Big Lots has been here before

This is not abstract for Big Lots. California litigation has long put the company’s manager classifications under a microscope. In Mora v. Big Lots Stores, Inc., former store managers alleged that Big Lots classified them as exempt based on job description alone instead of what they actually did on the job. A California Court of Appeal opinion noted the managers said they spent less than half of their time on managerial tasks.

That allegation matters because the exemption test is built around how work is actually performed. If someone is spending most of the day doing the same work as hourly staff, with limited discretion and little real managerial control, the legal picture looks different from the title.

The company also paid to resolve an earlier California case. In February 2004, Big Lots agreed to pay $10 million to settle a class action involving 1,451 store managers and assistant store managers who said they were improperly denied overtime. The company did not admit wrongdoing, but the size of the class shows how broad and persistent the issue was for store leadership roles.

The long history behind the exemption test

The law’s focus on duties and salary is not new. The Congressional Research Service says the Labor Department first issued regulations to implement the executive, administrative, and professional exemption in 1938, then added a minimum salary threshold in 1940. In other words, the exemption has always had two parts: what the employee does and how the employee is paid.

That history matters because some workers assume the rules are mostly about titles or seniority. They are not. The structure has been the same for decades, even as salary thresholds and enforcement guidance have changed. For store leaders at a company like Big Lots, that means a promotion into management does not automatically flip the overtime switch off.

What the bankruptcy changes, and what it does not

Big Lots’ bankruptcy adds another layer of uncertainty for workers, but it does not change the basic wage rules. The company filed for Chapter 11 on September 9, 2024, saying it would keep operating while pursuing a sale. Court records later show that the case was converted to Chapter 7 on November 10, 2025.

That shift matters because liquidation changes how the business is wound down, how claims are processed, and what employees may need to watch for if they have unpaid wage issues. Big Lots’ restructuring administrator has been managing the case background and liquidation process, and the bankruptcy docket now reflects claims deadlines tied to that conversion.

For store leaders, the practical point is simple: bankruptcy does not wipe away the underlying question of whether past pay practices were lawful.
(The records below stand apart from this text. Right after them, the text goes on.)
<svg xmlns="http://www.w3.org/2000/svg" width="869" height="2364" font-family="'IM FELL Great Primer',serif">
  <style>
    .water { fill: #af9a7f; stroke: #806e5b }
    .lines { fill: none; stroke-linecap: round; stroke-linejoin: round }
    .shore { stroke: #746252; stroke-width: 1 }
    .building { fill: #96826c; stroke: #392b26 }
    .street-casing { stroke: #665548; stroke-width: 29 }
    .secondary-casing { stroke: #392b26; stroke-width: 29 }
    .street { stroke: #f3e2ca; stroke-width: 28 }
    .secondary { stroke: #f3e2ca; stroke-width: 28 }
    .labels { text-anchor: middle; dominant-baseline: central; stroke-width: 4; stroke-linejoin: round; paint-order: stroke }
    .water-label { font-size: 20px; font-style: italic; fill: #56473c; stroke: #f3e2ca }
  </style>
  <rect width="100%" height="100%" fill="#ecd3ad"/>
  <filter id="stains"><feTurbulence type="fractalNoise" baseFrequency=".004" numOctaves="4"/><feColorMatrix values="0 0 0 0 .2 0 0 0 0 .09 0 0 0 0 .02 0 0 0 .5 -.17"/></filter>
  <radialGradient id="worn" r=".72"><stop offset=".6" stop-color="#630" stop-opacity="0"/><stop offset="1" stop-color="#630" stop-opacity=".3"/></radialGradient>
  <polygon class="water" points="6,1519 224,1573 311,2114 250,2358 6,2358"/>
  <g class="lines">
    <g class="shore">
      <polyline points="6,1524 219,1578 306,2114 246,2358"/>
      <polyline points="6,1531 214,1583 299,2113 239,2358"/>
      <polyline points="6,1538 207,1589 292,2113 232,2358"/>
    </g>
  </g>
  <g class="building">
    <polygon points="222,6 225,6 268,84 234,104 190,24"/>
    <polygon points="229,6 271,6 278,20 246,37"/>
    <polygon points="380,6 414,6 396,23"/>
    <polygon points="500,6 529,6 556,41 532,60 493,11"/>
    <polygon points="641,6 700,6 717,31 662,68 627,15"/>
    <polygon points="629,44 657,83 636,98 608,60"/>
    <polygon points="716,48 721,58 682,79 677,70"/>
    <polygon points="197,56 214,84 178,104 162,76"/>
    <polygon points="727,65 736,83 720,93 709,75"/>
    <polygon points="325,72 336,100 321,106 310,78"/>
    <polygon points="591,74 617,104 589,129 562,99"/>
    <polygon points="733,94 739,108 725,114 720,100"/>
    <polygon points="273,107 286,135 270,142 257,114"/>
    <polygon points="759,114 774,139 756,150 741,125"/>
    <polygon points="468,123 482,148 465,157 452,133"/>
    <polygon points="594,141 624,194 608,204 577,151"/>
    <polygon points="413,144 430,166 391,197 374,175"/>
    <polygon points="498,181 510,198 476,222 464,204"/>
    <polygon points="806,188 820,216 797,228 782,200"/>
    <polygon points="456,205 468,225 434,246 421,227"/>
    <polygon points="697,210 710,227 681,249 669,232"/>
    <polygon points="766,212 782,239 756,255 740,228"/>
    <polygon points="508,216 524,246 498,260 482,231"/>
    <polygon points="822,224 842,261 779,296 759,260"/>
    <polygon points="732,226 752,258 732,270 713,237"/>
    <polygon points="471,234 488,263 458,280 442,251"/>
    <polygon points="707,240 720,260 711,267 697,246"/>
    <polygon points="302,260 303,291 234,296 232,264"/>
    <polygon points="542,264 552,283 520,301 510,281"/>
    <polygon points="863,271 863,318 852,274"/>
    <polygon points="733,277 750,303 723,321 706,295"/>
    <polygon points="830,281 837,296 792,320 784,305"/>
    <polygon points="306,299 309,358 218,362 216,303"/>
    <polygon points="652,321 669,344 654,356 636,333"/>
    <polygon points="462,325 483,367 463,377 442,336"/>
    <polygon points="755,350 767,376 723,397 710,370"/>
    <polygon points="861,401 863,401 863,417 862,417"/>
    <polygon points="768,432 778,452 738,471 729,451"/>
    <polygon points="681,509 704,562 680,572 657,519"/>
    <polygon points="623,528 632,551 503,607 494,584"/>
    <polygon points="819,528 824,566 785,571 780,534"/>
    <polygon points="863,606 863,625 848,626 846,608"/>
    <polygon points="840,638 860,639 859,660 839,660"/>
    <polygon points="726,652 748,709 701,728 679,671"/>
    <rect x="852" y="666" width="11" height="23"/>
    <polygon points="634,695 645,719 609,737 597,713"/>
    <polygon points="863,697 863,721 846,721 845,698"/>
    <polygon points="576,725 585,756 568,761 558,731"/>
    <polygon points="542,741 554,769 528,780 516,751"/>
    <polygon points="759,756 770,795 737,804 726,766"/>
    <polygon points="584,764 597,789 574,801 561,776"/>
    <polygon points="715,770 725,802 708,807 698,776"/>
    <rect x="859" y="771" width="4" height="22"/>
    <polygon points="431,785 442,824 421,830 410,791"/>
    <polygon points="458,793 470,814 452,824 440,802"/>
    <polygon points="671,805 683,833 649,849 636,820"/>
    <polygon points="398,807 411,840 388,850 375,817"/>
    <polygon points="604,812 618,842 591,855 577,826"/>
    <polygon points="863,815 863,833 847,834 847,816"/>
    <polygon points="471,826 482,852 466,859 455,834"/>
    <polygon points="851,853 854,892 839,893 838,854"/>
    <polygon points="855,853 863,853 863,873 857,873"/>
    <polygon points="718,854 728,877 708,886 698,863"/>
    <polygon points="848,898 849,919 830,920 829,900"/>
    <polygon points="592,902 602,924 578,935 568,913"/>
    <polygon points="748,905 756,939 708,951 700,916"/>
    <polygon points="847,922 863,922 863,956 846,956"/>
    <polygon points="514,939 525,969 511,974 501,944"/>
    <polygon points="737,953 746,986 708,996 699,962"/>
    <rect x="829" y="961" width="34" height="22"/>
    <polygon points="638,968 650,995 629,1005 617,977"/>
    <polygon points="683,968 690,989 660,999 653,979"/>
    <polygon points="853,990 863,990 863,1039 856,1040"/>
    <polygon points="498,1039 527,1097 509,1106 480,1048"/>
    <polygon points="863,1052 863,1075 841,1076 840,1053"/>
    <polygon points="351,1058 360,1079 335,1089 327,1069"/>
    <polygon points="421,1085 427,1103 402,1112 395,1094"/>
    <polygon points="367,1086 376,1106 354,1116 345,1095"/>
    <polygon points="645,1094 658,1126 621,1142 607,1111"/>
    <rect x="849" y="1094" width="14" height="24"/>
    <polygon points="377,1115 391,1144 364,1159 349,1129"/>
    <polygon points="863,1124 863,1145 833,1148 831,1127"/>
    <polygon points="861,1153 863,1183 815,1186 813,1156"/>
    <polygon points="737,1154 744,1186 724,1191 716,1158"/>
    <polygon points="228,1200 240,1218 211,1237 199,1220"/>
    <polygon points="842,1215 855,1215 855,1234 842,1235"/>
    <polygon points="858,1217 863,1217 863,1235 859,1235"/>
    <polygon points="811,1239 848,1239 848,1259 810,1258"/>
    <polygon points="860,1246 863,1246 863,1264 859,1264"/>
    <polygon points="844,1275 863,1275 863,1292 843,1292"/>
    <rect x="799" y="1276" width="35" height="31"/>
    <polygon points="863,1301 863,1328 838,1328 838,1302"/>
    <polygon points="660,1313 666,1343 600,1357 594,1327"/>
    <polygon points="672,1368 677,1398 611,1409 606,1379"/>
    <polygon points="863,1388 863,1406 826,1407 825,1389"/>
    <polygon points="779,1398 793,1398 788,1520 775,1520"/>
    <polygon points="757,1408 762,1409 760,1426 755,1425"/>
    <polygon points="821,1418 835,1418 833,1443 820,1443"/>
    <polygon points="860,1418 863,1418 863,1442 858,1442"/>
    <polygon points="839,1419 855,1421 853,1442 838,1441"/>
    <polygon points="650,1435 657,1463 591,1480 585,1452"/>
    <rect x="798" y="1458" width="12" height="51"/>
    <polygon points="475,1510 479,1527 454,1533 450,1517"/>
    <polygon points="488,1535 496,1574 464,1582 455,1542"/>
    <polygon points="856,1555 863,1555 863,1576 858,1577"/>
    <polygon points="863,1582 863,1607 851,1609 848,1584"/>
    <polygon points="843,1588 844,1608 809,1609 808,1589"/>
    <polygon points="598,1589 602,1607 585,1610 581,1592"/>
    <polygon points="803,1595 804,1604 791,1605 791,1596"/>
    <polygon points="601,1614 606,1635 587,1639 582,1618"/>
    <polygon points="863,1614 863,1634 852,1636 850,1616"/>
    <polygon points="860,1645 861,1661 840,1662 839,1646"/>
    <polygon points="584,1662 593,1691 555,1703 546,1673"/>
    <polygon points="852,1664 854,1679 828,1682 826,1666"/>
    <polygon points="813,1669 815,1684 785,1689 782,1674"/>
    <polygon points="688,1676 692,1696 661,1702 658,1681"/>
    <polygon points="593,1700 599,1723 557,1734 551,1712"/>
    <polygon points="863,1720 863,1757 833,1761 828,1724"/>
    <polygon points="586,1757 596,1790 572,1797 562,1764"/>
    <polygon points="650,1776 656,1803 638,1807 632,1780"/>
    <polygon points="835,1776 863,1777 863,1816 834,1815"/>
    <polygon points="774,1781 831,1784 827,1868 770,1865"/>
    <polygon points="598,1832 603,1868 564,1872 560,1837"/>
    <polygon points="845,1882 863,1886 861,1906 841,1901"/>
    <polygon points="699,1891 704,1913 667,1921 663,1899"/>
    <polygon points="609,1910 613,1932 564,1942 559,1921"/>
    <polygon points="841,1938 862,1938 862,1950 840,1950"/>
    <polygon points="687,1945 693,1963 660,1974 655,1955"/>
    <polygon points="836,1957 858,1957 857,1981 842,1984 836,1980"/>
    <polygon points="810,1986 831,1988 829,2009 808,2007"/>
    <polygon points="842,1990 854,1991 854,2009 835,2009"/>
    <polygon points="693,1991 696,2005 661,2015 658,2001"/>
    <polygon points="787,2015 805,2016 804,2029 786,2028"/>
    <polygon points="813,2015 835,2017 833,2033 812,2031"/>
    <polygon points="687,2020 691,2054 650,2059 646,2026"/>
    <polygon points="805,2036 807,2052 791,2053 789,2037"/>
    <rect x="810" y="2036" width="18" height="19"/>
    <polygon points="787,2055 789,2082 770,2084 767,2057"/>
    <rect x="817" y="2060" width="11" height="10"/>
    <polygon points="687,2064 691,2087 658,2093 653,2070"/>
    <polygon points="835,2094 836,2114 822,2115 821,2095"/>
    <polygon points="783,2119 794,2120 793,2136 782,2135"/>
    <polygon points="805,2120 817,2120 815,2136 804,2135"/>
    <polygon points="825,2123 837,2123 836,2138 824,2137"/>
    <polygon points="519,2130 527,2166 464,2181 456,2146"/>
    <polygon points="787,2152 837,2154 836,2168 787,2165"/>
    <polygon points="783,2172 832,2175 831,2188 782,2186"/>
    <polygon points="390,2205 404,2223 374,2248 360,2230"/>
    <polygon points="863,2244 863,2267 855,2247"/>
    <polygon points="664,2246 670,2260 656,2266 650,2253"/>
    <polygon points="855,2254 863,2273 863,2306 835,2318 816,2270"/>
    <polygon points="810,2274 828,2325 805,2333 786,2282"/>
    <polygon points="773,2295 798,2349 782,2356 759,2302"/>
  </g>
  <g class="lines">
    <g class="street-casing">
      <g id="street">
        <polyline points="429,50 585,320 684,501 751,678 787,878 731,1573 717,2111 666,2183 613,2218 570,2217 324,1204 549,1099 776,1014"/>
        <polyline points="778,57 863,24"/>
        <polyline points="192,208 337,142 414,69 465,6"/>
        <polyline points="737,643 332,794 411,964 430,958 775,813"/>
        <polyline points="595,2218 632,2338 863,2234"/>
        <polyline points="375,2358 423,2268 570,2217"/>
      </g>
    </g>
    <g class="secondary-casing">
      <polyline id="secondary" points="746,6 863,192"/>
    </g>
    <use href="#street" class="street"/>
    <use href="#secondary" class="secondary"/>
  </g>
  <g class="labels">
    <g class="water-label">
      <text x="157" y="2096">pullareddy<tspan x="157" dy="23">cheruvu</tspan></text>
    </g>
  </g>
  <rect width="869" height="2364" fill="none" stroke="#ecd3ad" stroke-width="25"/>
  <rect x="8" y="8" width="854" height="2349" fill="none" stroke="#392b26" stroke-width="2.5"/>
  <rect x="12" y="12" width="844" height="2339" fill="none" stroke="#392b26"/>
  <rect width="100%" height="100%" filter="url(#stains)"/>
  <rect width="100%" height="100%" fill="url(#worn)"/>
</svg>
If a role was misclassified, the fact that the company later entered Chapter 11 and then Chapter 7 does not rewrite the work that was actually performed.
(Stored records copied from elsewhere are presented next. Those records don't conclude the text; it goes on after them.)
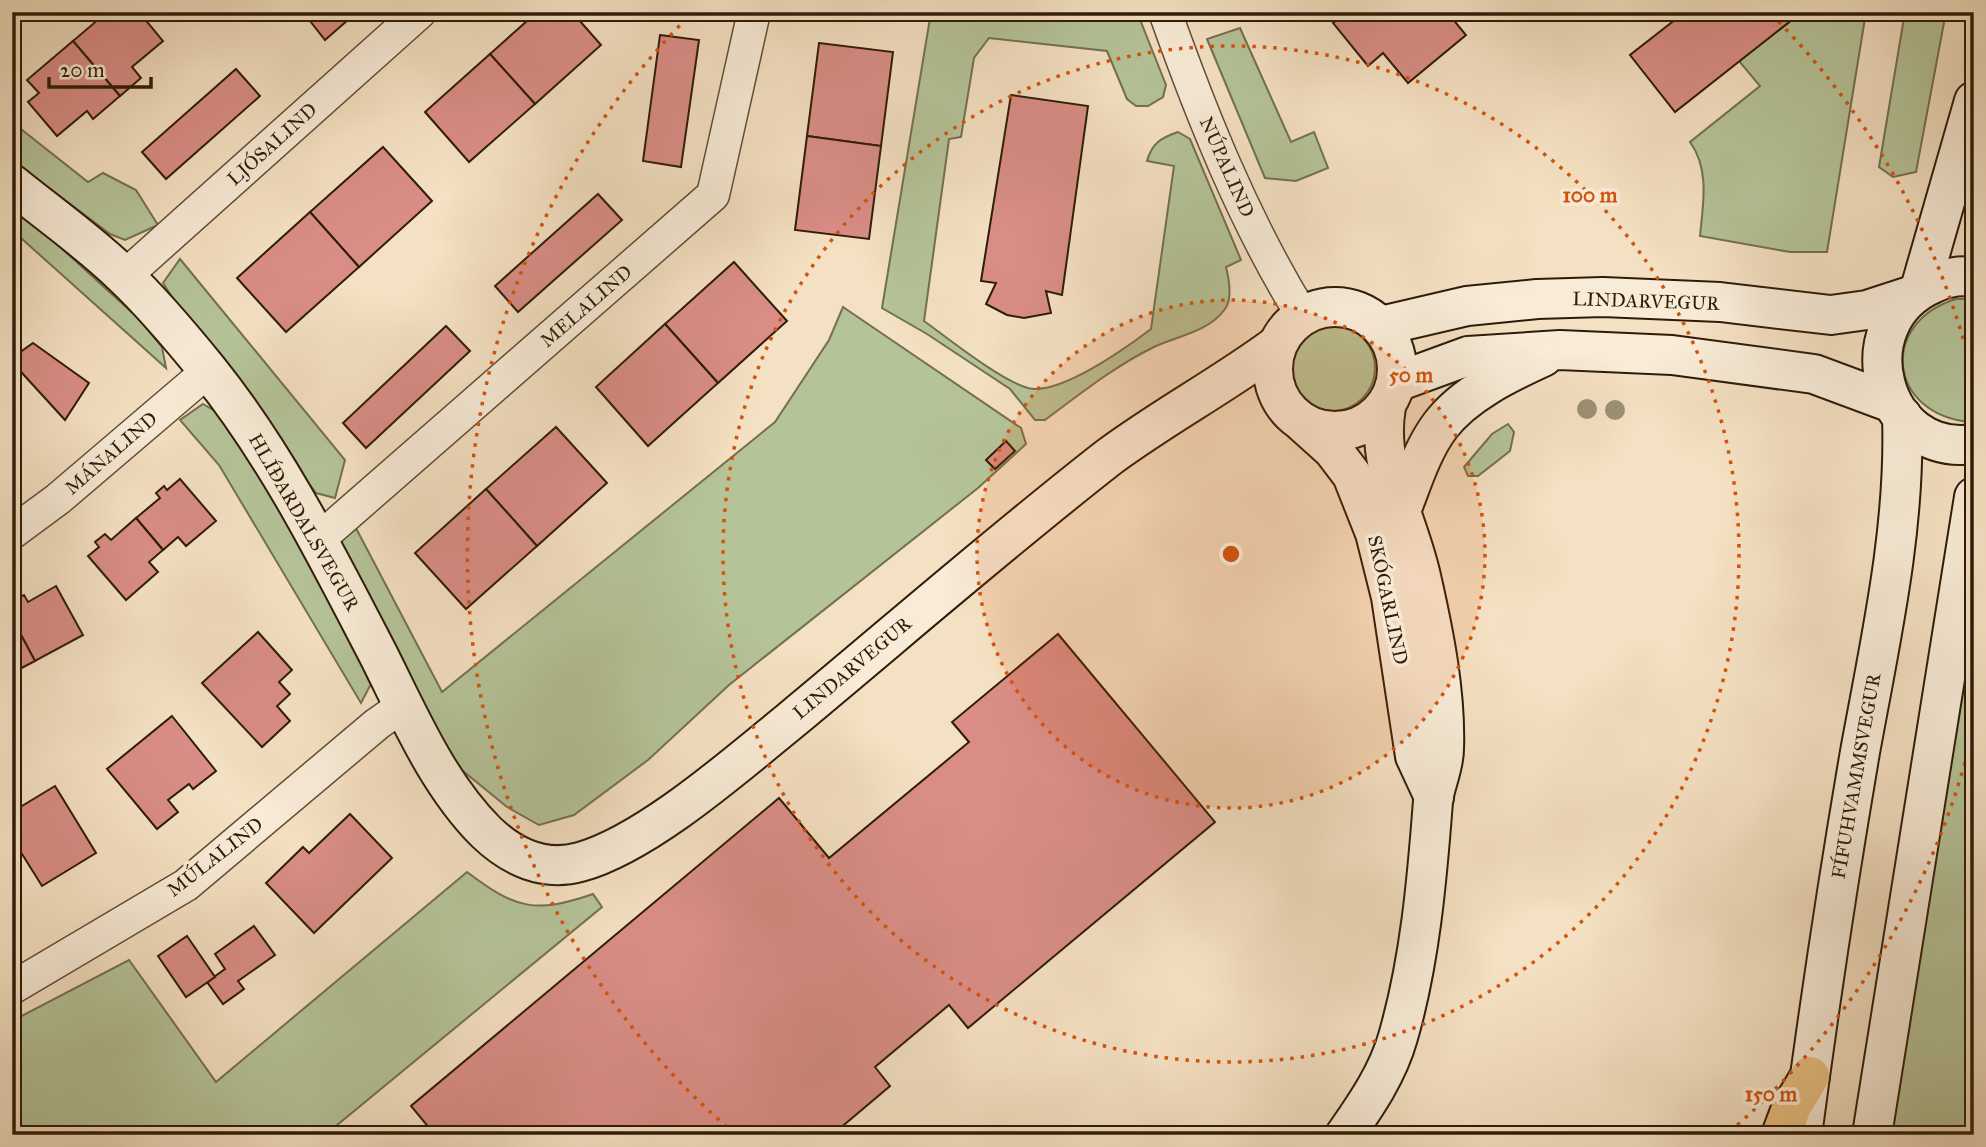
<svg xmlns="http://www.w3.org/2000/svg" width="1986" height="1147" font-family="'IM FELL Great Primer',serif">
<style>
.green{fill:#b5c398;stroke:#727050;stroke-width:2}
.building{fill:#d98d86;stroke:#2e1c08;stroke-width:2}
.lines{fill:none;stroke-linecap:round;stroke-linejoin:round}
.street-casing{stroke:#604d36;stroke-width:35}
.secondary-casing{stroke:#2e1c08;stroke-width:42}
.highway-casing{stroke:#2e1c08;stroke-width:42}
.street{stroke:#f8ebd7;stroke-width:32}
.secondary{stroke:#f8ebd7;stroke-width:38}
.highway{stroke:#eac081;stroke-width:38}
.tree{fill:#9d9073}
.ring{fill:none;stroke:#d5530c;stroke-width:3.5;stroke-dasharray:3.5 7}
.labels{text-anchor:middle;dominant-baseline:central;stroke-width:7;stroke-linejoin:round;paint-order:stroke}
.street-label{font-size:19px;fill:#2e1c08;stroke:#f8ebd7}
.centre{fill:#d5530c;stroke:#f8ebd7;stroke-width:3.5}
.ring-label{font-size:21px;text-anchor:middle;font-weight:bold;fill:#d5530c;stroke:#f8ebd7;stroke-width:7;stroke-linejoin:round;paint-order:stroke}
</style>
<rect width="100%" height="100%" fill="#f4e0c2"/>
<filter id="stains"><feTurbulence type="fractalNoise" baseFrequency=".00286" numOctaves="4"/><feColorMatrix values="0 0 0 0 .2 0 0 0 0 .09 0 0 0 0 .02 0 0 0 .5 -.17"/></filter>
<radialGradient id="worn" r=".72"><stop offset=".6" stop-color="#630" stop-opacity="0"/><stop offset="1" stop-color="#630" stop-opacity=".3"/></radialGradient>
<g class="green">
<path d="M931 12H1137L1166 85 1163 97 1148 106H1136L1127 99 1107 51 989 38 974 58 961 137 949 139 924 321C949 339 1000 380 1028 388 1059 396 1126 348 1151 329L1174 166 1147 161C1152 143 1161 138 1178 132L1190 139 1241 260 1226 267C1229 279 1233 298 1225 309 1209 332 1177 336 1154 347 1115 366 1080 394 1045 420H1035L1010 389 927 334 882 308Z"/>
<path d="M1802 12H1866L1827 252H1790L1700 236C1703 205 1710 169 1690 142L1760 86 1739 61Z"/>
<polygon points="1905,12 1946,12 1916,172 1893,177 1879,167"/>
<polygon points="1240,28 1291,142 1314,132 1328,168 1296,181 1265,178 1207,39"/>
<polygon points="12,122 88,182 103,173 136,190 158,225 125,240 110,234 12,160"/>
<polygon points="12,203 138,318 162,347 166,368 12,230"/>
<polygon points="180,259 345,460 335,498 316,493 176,303 163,283"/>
<path d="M1956 299H1974V421L1971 422C1888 415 1878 323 1956 299Z"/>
<polygon points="843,307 1021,428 1026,444 978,488 729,685 648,760 574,815 539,825 507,807 447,758 336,541 347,511 442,692 775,422 829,340"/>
<circle cx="1332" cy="368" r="43"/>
<polygon points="203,404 215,411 290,516 373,680 361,703 219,465 180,420"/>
<polygon points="1508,424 1514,432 1510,451 1478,476 1468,476 1464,467 1492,434"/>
<polygon points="1974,605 1974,1135 1892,1135"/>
<path d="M467 872C516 909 535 914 593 894L602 907 325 1135H12V1021L129 960 216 1082Z"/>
</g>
<g class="building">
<polygon points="107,12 139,12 163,41 132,67 141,78 120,96 73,41"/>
<polygon points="303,12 357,12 325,40"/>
<polygon points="537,12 572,12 601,45 535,104 490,54"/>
<polygon points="1347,12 1447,12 1466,35 1408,83 1383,53 1368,66 1333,23"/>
<polygon points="1685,12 1802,12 1675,112 1630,55"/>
<polygon points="660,35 699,40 681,167 643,161"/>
<polygon points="73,41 120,96 93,119 87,111 57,136 28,102 39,93 27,80"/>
<polygon points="819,43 893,52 881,146 807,136"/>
<polygon points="490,54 535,104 469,162 425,112"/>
<polygon points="236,69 260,96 166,179 142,152"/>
<polygon points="1011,95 1088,106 1062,295 1046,291 1051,313 1024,318 1007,315 986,304 996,283 981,281"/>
<polygon points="807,136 881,146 869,239 795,230"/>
<polygon points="383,147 432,201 359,267 310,212"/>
<polygon points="598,194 622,220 518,312 495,286"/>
<polygon points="310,212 359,267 286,332 237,278"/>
<polygon points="734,262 787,321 718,383 665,324"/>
<polygon points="665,324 718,383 648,446 596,387"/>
<polygon points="446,326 470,351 366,448 343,423"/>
<polygon points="33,343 89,383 65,420 12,362 12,358"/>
<polygon points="556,427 607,483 537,546 486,489"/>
<polygon points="1006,441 1015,451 995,469 986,460"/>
<polygon points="180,479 216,521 186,546 178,537 163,550 136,518 160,498 156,493 164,486 167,490"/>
<polygon points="486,489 537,546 466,609 415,553"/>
<polygon points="136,518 163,550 149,562 158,572 126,600 88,556 99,547 95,542 105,534 111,540"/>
<polygon points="56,586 83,635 35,661 12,618 12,601 24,595 28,602"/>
<polygon points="12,618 35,661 12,673"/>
<polygon points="258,632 292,670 279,682 290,694 277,706 290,721 262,747 202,683"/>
<polygon points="1058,634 1215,822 968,1028 949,1005 875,1067 890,1086 832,1135 435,1135 411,1106 779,798 829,858 969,742 952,722"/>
<polygon points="172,716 216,771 193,789 189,784 168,800 178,812 157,829 107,769"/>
<polygon points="55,786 96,853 42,886 12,838 12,812"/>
<polygon points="350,814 392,858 314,933 266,883 303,847 309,853"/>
<polygon points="254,926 275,955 238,981 244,989 223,1004 207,982 225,969 215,954"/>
<polygon points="187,936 215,977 186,997 158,956"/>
</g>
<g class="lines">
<defs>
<g id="street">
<path d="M1165 12C1202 116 1244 221 1302 315"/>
<polyline points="125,276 420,12"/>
<polyline points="12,533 58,499 208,371"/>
<polyline points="318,540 713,195 754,12"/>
<polyline points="12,988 186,885 377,724 404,705"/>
</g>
<g id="secondary">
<path d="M12 184C49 214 89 242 123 275 153 303 182 338 208 370 278 457 328 558 379 656 409 716 438 784 486 832 512 857 544 872 580 862 646 844 736 765 790 721 896 633 1000 542 1109 457 1163 417 1223 385 1277 345"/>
<path d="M1974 277C1960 275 1944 278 1932 284 1845 323 1881 458 1974 444"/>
<polyline points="1920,289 1974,101"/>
<circle cx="1335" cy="369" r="62"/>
<polyline points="1381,326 1467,306 1537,299 1603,297 1720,302 1831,315 1867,310 1910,296"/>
<polyline points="1397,382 1468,356 1560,350 1672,355 1814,374 1892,403"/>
<polyline points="1303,423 1333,450 1352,475 1375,533 1391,597 1415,756 1434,797"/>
<path d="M1401 511C1412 483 1422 450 1440 426 1464 394 1508 373 1543 357"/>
<path d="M1345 1135C1366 1105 1388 1073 1398 1037 1420 961 1427 880 1433 801 1435 784 1444 767 1444 749 1446 694 1434 634 1422 581 1410 522 1375 468 1386 407"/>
<path d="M1802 1135C1819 1007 1838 880 1860 752 1880 642 1906 529 1902 416"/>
<polyline points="1872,1135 1974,497"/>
</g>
<polyline id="highway" points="1781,1135 1792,1106 1810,1076"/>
</defs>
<use href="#street" class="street-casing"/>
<use href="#secondary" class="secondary-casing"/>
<use href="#highway" class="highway-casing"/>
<use href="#street" class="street"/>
<use href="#secondary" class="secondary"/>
<use href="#highway" class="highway"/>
</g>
<g class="tree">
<circle cx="1587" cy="409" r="10"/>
<circle cx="1615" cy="410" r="10"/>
</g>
<circle cx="1231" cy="554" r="254" fill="#d5530c" fill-opacity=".12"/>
<g class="ring">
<circle cx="1231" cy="554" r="254"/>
<circle cx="1231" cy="554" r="508"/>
<path d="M1973 732A763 763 0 0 1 1727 1134M735 1134A763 763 0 0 1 691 14M1771 14A763 763 0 0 1 1973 376"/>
</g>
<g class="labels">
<g class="street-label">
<text transform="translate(272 144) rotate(-42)">LJÓSALIND</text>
<text transform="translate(1227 167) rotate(66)">NÚPALIND</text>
<text transform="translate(1646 301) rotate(2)">LINDARVEGUR</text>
<text transform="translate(586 306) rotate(-41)">MELALIND</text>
<text transform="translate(111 453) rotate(-41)">MÁNALIND</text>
<text transform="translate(304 522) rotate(60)">HLÍÐARDALSVEGUR</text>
<text transform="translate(1388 600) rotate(78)">SKÓGARLIND</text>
<text transform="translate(852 668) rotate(-40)">LINDARVEGUR</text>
<text transform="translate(1856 776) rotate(-80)">FÍFUHVAMMSVEGUR</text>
<text transform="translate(215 857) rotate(-38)">MÚLALIND</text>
</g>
</g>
<circle cx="1231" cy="554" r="10" class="centre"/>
<g class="ring-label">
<text x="1590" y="202">100 m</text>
<text x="1411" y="382">50 m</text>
<text x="1771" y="1101">150 m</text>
</g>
<rect width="1986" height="1147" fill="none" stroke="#f4e0c2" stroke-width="42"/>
<rect x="14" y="14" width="1958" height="1119" fill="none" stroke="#2e1c08" stroke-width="3.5"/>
<rect x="21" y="21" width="1944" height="1105" fill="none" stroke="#2e1c08" stroke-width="2"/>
<path d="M49 77v10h102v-10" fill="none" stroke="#2e1c08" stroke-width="3.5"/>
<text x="60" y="77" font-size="21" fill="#2e1c08" stroke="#f8ebd7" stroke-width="5" paint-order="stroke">20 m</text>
<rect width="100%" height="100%" filter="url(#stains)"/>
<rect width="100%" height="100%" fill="url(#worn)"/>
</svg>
What workers and managers should watch for now

    If you work in a Big Lots leadership role, the right questions are the ones the law asks:

  • Are you paid on a true salary basis?
  • Does your pay meet the applicable threshold?
  • Do you primarily manage the enterprise or a department?
  • Do you regularly supervise other employees?
  • Do you have real authority, or only a title that sounds important?

Those questions matter because the exemption turns on reality, not branding. A store can call someone a manager and still owe overtime if the job is mostly hourly labor, clerical tasks, or routine coverage with little independent judgment. That is the lesson from the federal rules, the DOL’s guidance, and Big Lots’ own litigation history.

The bottom line is that job titles can be inflated, but wage law is not. At Big Lots, the legal truth sits in the duties, the pay structure, and the actual power a worker has on the floor.